EXERCISE OBJECTIVE →
Required from the data below: the exact lines starting at the line containing "Output one 3D" and ending at the line containing "- black pliers", with both ends kept and all pictures dropped.

── DATA SUPPLIED

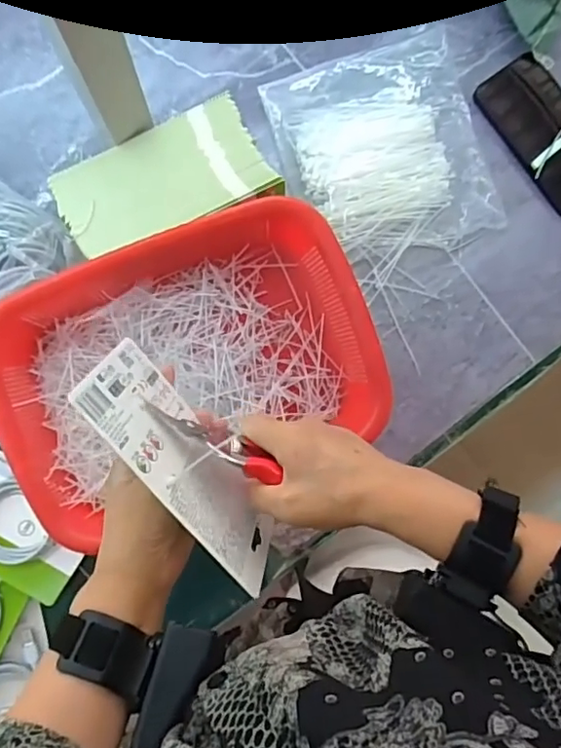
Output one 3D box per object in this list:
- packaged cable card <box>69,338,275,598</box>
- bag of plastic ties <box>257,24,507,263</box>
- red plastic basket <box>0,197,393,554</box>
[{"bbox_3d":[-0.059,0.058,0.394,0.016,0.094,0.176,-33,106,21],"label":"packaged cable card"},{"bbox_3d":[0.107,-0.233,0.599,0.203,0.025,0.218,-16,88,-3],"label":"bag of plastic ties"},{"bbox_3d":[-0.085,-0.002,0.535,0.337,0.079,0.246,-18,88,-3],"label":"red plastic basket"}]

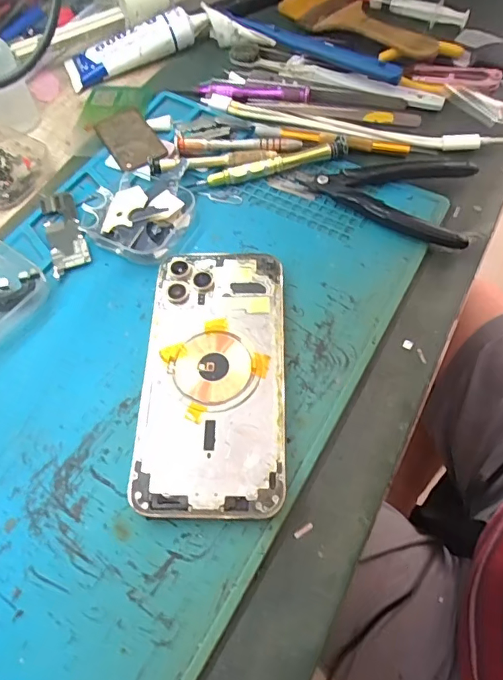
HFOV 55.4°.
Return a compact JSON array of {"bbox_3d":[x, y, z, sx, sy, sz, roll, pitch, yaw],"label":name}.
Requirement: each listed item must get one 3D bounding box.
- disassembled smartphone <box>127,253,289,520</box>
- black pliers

────
── DATA SUPPLIED

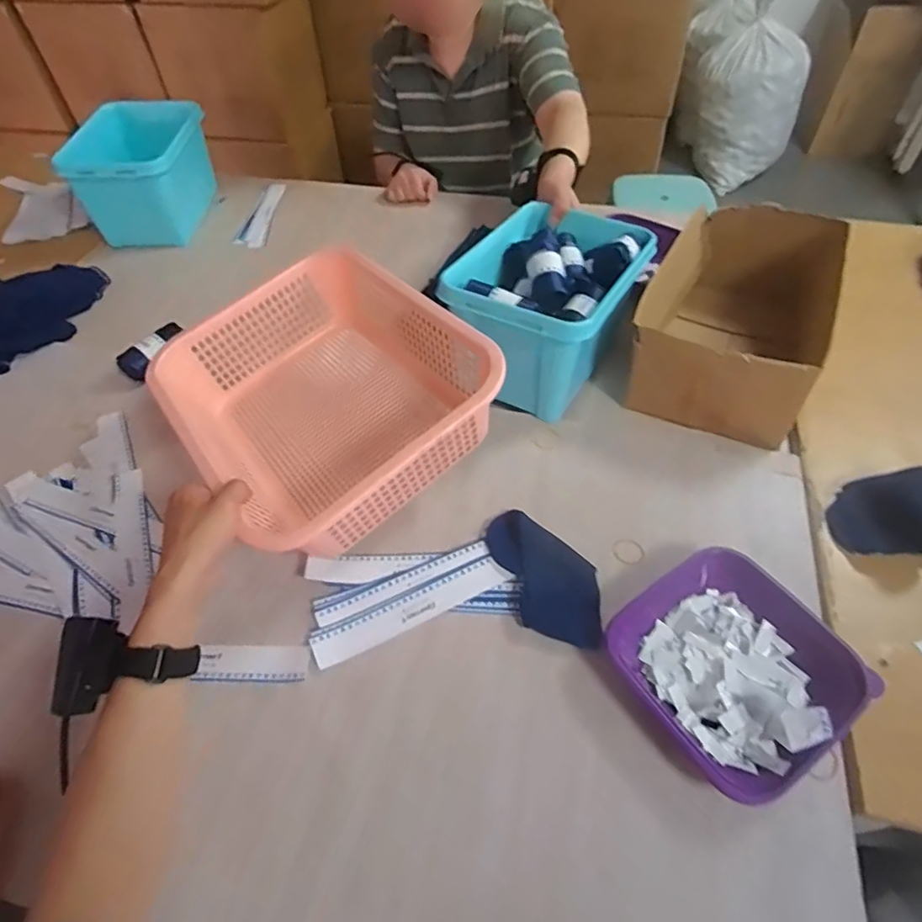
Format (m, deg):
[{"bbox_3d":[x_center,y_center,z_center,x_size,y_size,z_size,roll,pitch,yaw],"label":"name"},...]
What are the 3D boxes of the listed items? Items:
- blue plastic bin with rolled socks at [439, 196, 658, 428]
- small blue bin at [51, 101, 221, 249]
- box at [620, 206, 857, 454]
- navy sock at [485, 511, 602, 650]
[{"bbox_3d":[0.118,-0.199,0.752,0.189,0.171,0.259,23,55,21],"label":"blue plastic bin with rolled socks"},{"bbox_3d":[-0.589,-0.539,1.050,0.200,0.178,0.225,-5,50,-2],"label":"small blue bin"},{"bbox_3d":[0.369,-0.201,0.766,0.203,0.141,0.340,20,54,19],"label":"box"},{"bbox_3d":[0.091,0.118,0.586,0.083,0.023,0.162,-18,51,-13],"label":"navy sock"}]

────
── DATA SUPPLIED

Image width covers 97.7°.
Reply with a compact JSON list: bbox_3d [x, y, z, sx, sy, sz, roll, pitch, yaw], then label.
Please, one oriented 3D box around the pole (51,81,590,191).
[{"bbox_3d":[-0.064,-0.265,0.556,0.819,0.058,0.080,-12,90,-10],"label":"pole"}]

────

SOLUTION →
Output one 3D box per object in this list:
- packaged cable card <box>69,338,275,598</box>
- bag of plastic ties <box>257,24,507,263</box>
- red plastic basket <box>0,197,393,554</box>
[{"bbox_3d":[-0.059,0.058,0.394,0.016,0.094,0.176,-33,106,21],"label":"packaged cable card"},{"bbox_3d":[0.107,-0.233,0.599,0.203,0.025,0.218,-16,88,-3],"label":"bag of plastic ties"},{"bbox_3d":[-0.085,-0.002,0.535,0.337,0.079,0.246,-18,88,-3],"label":"red plastic basket"}]

HFOV 55.4°.
Return a compact JSON array of {"bbox_3d":[x, y, z, sx, sy, sz, roll, pitch, yaw],"label":name}.
Requirement: each listed item must get one 3D bounding box.
- disassembled smartphone <box>127,253,289,520</box>
- black pliers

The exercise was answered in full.